Dynamic provisioning storage

The difference between dynamic provisioning and static provisioning is that PVs are created on demand. If a user requests a 5Gi PVC, a matching PV is created (if possible) and bound to the PVC. There are many dynamic provisioned storage solutions available like gluster, ceph and hostPath based dynamic provisioning.

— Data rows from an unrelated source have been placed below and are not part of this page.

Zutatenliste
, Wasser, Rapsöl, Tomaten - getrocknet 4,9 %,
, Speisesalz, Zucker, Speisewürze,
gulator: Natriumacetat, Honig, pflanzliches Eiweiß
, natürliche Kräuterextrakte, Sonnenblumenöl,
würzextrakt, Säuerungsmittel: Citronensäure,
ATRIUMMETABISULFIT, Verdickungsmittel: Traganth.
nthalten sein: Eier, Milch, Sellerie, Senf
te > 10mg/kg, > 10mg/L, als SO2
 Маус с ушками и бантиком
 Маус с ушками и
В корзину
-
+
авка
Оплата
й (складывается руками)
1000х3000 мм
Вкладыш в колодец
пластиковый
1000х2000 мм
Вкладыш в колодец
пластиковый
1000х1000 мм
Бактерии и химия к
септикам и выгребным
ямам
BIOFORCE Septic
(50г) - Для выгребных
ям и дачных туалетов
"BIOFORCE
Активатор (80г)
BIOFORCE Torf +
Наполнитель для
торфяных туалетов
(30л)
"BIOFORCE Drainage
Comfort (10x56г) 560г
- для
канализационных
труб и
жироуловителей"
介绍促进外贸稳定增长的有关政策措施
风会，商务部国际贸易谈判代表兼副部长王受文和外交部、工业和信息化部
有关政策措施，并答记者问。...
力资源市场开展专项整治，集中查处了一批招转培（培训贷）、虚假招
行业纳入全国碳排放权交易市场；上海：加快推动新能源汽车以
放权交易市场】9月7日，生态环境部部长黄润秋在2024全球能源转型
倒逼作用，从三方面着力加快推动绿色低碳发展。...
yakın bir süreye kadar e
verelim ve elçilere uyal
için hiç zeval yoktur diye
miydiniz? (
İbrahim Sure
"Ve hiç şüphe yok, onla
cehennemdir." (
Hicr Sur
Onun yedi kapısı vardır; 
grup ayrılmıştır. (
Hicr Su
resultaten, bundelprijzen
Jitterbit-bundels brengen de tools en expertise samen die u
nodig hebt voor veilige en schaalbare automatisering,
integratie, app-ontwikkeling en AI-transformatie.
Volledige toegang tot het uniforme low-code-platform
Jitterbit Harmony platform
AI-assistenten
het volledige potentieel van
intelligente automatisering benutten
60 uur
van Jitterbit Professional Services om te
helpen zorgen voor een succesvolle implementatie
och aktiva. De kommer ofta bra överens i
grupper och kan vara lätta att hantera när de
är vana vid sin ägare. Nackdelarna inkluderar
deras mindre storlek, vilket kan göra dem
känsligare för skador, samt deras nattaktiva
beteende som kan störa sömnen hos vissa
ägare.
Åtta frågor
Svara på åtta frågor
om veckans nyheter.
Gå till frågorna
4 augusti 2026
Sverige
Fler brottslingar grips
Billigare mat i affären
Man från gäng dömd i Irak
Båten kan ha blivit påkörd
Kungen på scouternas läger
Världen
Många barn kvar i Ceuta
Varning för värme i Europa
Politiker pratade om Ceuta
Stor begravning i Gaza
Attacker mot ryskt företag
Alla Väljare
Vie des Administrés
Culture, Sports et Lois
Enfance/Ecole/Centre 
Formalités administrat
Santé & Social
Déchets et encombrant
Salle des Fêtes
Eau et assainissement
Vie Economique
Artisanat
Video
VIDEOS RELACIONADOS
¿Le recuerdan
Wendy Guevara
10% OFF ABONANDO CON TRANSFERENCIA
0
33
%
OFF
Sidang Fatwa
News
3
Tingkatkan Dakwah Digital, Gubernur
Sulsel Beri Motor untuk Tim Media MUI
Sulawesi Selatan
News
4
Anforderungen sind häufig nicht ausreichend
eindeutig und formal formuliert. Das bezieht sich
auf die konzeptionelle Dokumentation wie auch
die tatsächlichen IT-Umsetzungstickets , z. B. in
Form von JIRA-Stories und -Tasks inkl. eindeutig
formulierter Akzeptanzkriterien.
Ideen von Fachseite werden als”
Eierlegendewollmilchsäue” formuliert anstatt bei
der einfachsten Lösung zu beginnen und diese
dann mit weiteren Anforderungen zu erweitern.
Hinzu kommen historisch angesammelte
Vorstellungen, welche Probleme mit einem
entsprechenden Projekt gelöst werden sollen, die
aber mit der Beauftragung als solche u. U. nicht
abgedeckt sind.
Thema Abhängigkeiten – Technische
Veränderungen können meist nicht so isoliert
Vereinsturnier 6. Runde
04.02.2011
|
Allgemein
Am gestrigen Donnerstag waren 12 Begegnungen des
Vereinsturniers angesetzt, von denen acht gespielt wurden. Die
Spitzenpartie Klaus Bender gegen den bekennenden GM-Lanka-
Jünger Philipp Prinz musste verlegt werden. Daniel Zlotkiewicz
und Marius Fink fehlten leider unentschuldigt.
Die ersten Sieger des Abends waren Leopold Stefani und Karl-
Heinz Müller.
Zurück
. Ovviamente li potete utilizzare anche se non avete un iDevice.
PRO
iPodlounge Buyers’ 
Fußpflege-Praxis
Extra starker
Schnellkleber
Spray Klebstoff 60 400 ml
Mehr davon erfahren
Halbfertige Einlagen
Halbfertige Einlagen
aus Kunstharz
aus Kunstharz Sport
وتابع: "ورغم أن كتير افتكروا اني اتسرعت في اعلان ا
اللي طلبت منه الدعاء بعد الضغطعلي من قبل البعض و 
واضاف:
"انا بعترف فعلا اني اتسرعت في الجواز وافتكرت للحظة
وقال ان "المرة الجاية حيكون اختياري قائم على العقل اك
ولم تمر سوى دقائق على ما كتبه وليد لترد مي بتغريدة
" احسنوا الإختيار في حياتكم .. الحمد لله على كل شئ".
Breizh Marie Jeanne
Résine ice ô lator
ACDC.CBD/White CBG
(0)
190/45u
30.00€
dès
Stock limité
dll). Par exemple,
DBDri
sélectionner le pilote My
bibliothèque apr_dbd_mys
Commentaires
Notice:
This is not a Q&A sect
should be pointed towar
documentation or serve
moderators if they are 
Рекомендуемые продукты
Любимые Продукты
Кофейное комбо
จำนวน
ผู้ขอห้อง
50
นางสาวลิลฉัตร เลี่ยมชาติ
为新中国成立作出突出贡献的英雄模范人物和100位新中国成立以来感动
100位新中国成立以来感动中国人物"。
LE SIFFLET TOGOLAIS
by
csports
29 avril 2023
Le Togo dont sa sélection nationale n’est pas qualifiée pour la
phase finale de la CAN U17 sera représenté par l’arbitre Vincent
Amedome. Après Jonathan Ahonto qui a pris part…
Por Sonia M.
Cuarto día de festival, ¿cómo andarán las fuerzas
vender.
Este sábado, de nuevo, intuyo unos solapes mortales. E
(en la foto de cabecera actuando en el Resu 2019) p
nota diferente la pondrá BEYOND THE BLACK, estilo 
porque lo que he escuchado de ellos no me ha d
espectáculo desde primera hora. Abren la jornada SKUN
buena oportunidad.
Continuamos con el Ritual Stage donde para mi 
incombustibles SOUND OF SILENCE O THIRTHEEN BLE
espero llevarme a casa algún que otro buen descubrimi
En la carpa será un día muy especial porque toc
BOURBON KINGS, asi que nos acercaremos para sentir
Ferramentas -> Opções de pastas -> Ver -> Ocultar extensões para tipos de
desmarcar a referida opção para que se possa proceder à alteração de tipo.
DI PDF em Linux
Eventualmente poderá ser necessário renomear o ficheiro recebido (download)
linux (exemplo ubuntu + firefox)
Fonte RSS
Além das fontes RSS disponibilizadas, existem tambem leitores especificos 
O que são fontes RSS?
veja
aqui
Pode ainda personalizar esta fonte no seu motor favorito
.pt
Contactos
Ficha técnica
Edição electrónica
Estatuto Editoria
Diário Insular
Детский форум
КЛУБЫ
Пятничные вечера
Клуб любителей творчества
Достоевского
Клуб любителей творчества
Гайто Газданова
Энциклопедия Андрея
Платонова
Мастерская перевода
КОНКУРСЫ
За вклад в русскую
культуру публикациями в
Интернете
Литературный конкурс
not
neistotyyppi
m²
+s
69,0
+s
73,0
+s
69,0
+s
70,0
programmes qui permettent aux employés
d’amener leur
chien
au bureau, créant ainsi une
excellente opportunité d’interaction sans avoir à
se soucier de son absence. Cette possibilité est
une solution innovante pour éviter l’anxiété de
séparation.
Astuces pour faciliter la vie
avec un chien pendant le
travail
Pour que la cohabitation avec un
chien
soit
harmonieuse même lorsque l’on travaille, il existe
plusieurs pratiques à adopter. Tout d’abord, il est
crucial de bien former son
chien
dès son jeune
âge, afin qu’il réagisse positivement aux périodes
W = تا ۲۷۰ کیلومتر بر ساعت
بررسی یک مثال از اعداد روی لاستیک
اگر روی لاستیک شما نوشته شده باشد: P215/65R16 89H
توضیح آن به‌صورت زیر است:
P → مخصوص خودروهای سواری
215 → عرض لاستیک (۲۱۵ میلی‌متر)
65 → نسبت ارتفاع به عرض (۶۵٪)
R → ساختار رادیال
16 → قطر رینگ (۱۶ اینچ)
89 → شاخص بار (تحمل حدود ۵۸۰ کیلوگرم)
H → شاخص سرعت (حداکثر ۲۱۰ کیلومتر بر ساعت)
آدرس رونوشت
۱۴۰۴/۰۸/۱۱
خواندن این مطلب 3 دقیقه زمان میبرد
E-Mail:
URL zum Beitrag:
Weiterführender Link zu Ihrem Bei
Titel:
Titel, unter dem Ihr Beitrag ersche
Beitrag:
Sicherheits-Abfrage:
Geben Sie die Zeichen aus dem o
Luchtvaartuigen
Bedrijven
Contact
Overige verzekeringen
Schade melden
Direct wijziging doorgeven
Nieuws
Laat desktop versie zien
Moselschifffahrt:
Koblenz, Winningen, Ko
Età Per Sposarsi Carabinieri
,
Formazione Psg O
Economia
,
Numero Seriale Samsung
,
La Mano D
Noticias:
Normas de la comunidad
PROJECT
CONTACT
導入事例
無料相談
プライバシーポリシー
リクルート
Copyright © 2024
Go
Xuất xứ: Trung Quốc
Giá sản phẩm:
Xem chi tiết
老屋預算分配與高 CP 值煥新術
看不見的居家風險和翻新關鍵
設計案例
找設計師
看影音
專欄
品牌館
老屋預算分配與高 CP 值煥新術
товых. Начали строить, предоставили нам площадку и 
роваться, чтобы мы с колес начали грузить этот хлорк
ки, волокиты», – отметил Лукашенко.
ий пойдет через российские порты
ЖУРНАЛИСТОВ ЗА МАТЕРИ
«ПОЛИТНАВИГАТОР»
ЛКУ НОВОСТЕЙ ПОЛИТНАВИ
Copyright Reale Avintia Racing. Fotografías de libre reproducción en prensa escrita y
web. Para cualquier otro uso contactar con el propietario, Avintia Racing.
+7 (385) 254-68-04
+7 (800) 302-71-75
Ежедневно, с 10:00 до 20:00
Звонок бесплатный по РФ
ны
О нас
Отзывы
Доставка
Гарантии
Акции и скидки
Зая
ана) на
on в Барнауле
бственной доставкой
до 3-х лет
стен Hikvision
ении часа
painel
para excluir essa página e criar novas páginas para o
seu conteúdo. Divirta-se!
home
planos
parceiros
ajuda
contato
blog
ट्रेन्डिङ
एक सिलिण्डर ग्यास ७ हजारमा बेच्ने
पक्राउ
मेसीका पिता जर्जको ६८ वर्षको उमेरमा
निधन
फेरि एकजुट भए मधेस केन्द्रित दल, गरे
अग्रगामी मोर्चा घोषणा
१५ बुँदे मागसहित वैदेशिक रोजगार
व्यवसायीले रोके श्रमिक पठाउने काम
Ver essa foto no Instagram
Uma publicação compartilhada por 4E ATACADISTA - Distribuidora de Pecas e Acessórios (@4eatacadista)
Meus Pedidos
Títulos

One last thing to highlight is the difference between shared and non-shared storage. The manual and local volume based storage is not shared between nodes, and thus if a node goes down recovering your data will be a lot harder than if you use shared storage like gluster or ceph. Another benefit of shared storage is that pods can move freely between nodes, so if a node becomes saturated and it starts to kill pods, they can easily be started on another node and use the same storage, this is not possible without shared storage.